III. Reformulasi Periodisasi Jabatan
Periodisasi Jabatan merupakan hal krusial. Periodesasi jabatan dengan masa 6 tahun masa jabatan untuk 3 kali periodesasi dirasakan terlalu lama dan sangat memungkinkan terjadinya pejabat yang otoriter dan diktator.
Periodesasi jabatan Kepala Desa cukup 2 kali periode dan serentak dengan pengangkatan dan pemberhentian Badan Permusyawaratan Desa dan Perangkat Desa.
Kelemahan pada regulasi tentang Perangkat Desa membuat semua Perangkat Desa merasa tidak bisa digantikan walaupun Kepala Desa telah berganti.
Periodesasi serentak pengangkatan dan pemberhentian Kepala Desa, Badan Permusyawaratan Desa dan Perangkat Desa hanya 2 kali periode sangat diperlukan agar proses regenerasi dan kaderisasi di Pemerintahan Desa berjalan dengan baik.
IV. Reformulasi Trias Politika
Pemerintahan Desa sudah memiliki fungsi dan struktur eksekutif dan legislatif. Namun, fungsi yudikatif belum ada secara struktur dan masih dijalankan oleh Kejaksaan Negeri dan Kepolisian Resort tingkat kabupaten.
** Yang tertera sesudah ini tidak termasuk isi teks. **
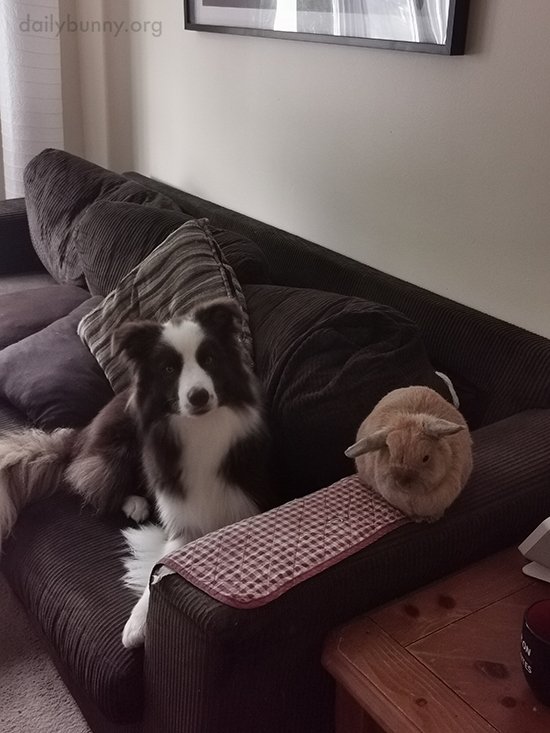
Where is `wall`? Image resolution: width=550 pixels, height=733 pixels. wall is located at coordinates (428, 144).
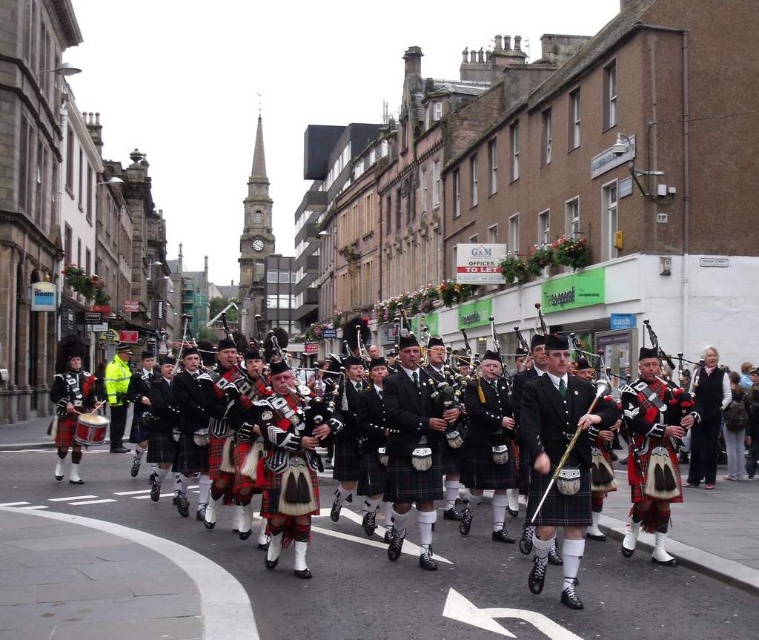
Is point (751, 497) in front of point (455, 435)?

No, it is not.

Between point (723, 547) and point (436, 342), which one is positioned in front?

Point (723, 547) is in front.

Find the location of `matte black kilt at center`. matte black kilt at center is located at coordinates (717, 532).

Is matte black kilt at center bigger than brass drum at center?

Indeed, matte black kilt at center has a larger size compared to brass drum at center.

Locate an element on the screen. Image resolution: width=759 pixels, height=640 pixels. matte black kilt at center is located at coordinates coord(717,532).

Does point (691, 508) lie behind point (101, 413)?

No, it is in front of (101, 413).

In order to click on matte black kilt at center in this screenshot , I will do `click(717, 532)`.

Between polished wood bagpipes at center and brass drum at center, which one is positioned lower?

Positioned lower is brass drum at center.

Is polished wood bagpipes at center wider than brass drum at center?

In fact, polished wood bagpipes at center might be narrower than brass drum at center.

Which is behind, point (452, 426) or point (80, 435)?

Point (80, 435)

The image size is (759, 640). Identify the location of polished wood bagpipes at center. (443, 376).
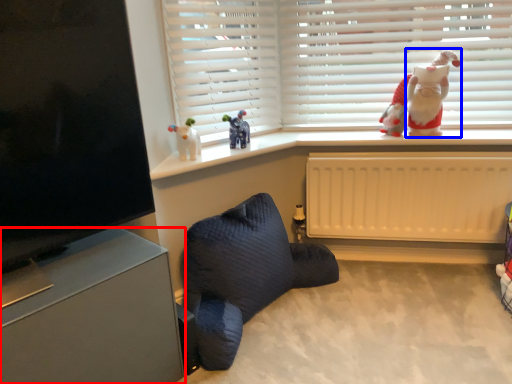
Question: Which object appears closest to the camera in this image, furniture (highlighted by a red box) or santa claus (highlighted by a blue box)?

Choices:
 (A) furniture
 (B) santa claus

Answer: (A)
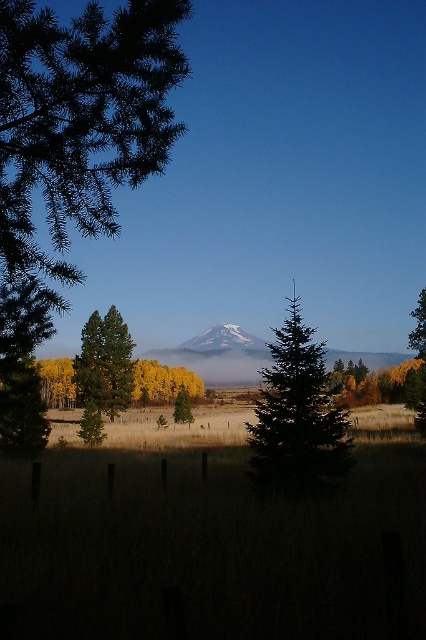
Based on the photo, you are an environmental scientist assessing the health of trees in a mountainous area. You observe two trees in the scene described. Which tree, the green matte tree at left or the green matte tree at center, has a wider canopy based on their visual appearance?

The green matte tree at left has a wider canopy than the green matte tree at center, as its width is larger according to the description.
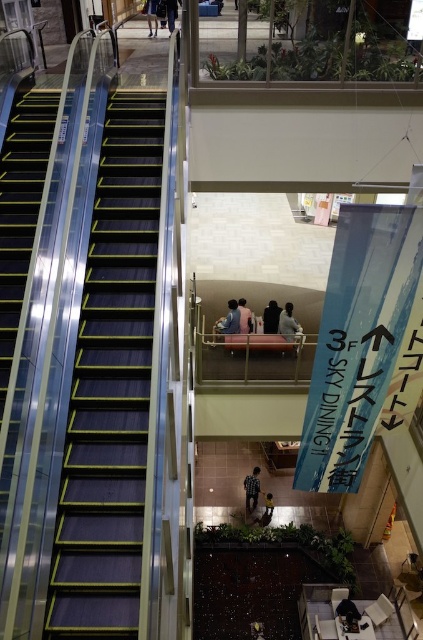
You are a customer in the shopping mall and you see the light pink fabric at center and the dark brown leather jacket at center. Which one is taller?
Kepolisian sudah memiliki struktur Kepolisian Sektor di tingkat kecamatan namun secara fungsi belum ada kewenangan yudikatif.
Demikian juga Kejaksaan Negeri sudah memiliki struktur Cabang Kejaksaan Negeri yang membawahi beberapa kecamatan namun dirasa masih kurang untuk menjalankan fungsi yudikatif sehingga perlu dipikirkan untuk memperbanyak struktur Kacabjari di daerah.
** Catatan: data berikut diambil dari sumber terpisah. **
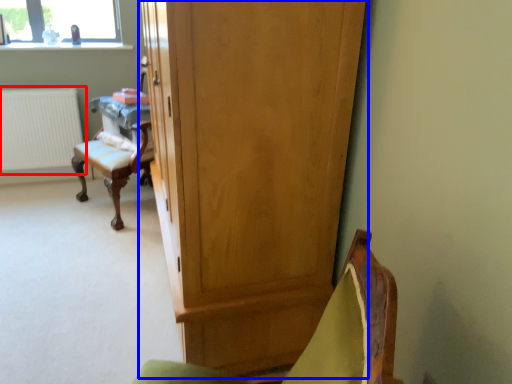
Question: Which point is further to the camera, radiator (highlighted by a red box) or cupboard (highlighted by a blue box)?

Choices:
 (A) radiator
 (B) cupboard

Answer: (A)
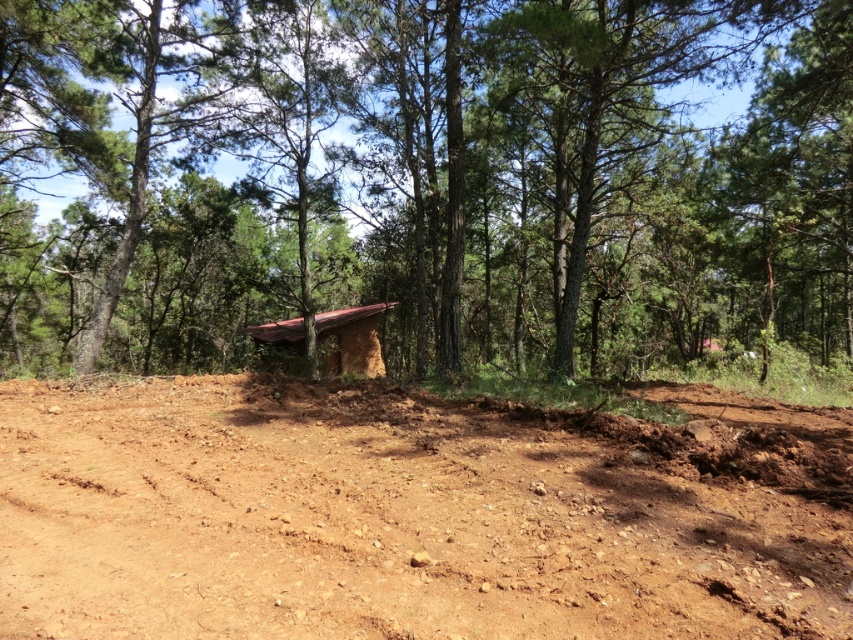
Question: Which point is closer to the camera?

Choices:
 (A) brown textured hut at center
 (B) brown mud hut at center

Answer: (A)

Question: Does brown textured hut at center have a greater width compared to brown mud hut at center?

Choices:
 (A) yes
 (B) no

Answer: (A)

Question: Is brown textured hut at center wider than brown mud hut at center?

Choices:
 (A) no
 (B) yes

Answer: (B)

Question: Is brown textured hut at center above brown soil at center?

Choices:
 (A) yes
 (B) no

Answer: (A)

Question: Considering the real-world distances, which object is closest to the brown mud hut at center?

Choices:
 (A) brown textured hut at center
 (B) brown soil at center

Answer: (A)

Question: Which point is closer to the camera taking this photo?

Choices:
 (A) (270, 208)
 (B) (386, 307)

Answer: (B)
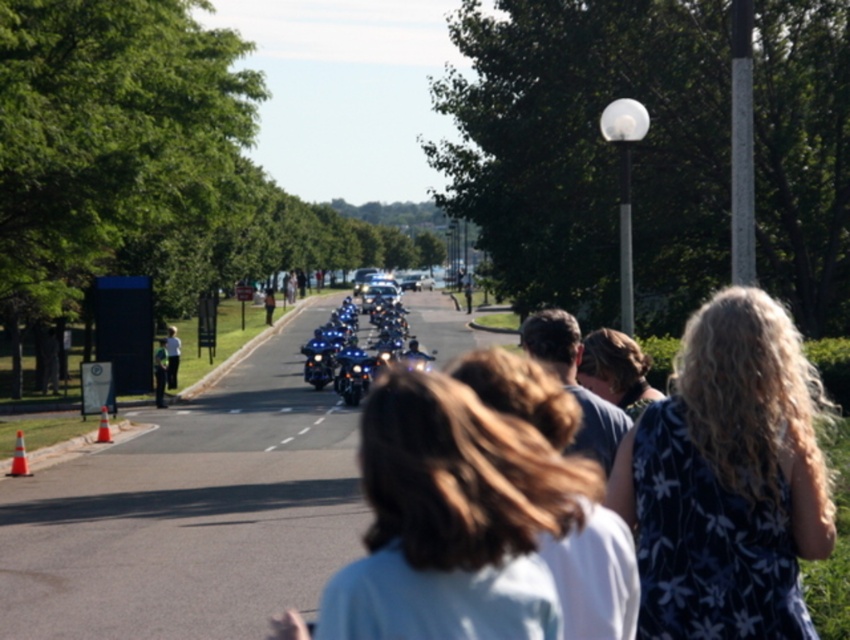
You are a photographer standing at the camera position. You want to capture a closeup shot of the shiny blue motorcycle at center. The camera lens you have can focus on objects up to 30 meters away. Can you take the photo without moving closer?

The shiny blue motorcycle at center is 33.72 meters away from the camera. Since the maximum focus distance of your lens is 30 meters, you cannot take the photo without moving closer because the motorcycle is beyond the lens range.

You are a photographer standing at the point marked by the coordinates [728,480] in the image. You want to take a picture of the motorcycles in the motorcade procession. Which direction should you move to get a better view of the motorcycles?

The point marked by the coordinates [728,480] is on the dark floral dress at center. To get a better view of the motorcycles, you should move away from the dark floral dress at center towards the road where the motorcycles are driving.

You are a pedestrian standing on the sidewalk observing the motorcade. The shiny chrome motorcycle at center and the white dashed line at center are both visible in your view. Which object is positioned higher in the image?

The shiny chrome motorcycle at center is located above the white dashed line at center, so it is positioned higher in the image.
Di samping itu fungsi yudikatif juga untuk menjalankan fungsi pencegahan dan pendampingan. Tidak adanya struktur yudikatif yang bersentuhan langsung dengan Pemerintahan Desa membuat mereka terlalu bebas dan menganggap diri mereka kebal hukum.
V. Reformulasi Penggajian
Rendahnya gaji dan tunjangan Kepala Desa, Badan Permusyawaratan Desa dan Perangkat Desa menjadi faktor utama tingginya keinginan untuk melakukan penyalahgunaan anggaran desa.
Oleh karena itu perlu dipikirkan untuk melakukan penyetaraan gaji dan tunjangan Pemerintahan Desa menjadi setara dengan jabatan setingkat Eselon IV.
Kepala Desa dan Ketua BPD disetarakan dengan gaji/tunjangan Eselon IV/A sedangkan Perangkat Desa dan Anggota BPD disetarakan dengan gaji/tunjangan Eselon IV/B.
Sumber penggajian tentunya harus ditanggung oleh Pemerintah Pusat dalam berbentuk Dana Perbantuan dari Kementerian Desa, sehingga tidak membebani APBD Pemerintah Daerah karena Pemerintah Daerah juga memiliki banyak kebutuhan anggaran untuk pembangunan daerah.
Demikian beberapa persoalan empiris kontemporer yang perlu diselesaikan secara regulatif dan sistematik sehingga tujuan bernegara dengan membentuk Pemerintahan Desa bisa memberi manfaat kepada rakyat banyak. Bukan justru malah menjadi masalah baru atau terkesan menjadi pemindahan korupsi ke Pemerintah Desa.
Desa Kuat Rakyat Sejahtera!
Penulis adalah alumni Teknik Mesin ITS Surabaya. Saat ini menjabat sebagai Pelaksana Tugas Inspektur Daerah Kabupaten Mandailing Natal Provinsi Sumatera Utara. Pernah menjadi Kepala Bidang Penempatan dan Perluasan Kesempatan Kerja pada Dinas Tenaga Kerja periode 2018-2019, Kepala Bagian Pengadaan Barang dan Jasa Sekretariat Daerah periode 2015-2018, dan Kepala Bidang Pembinaan Jasa Konstruksi Dinas PU periode 2014-2015. Penulis adalah pengasuh blog www.selamatkanreformasiindonesia.com.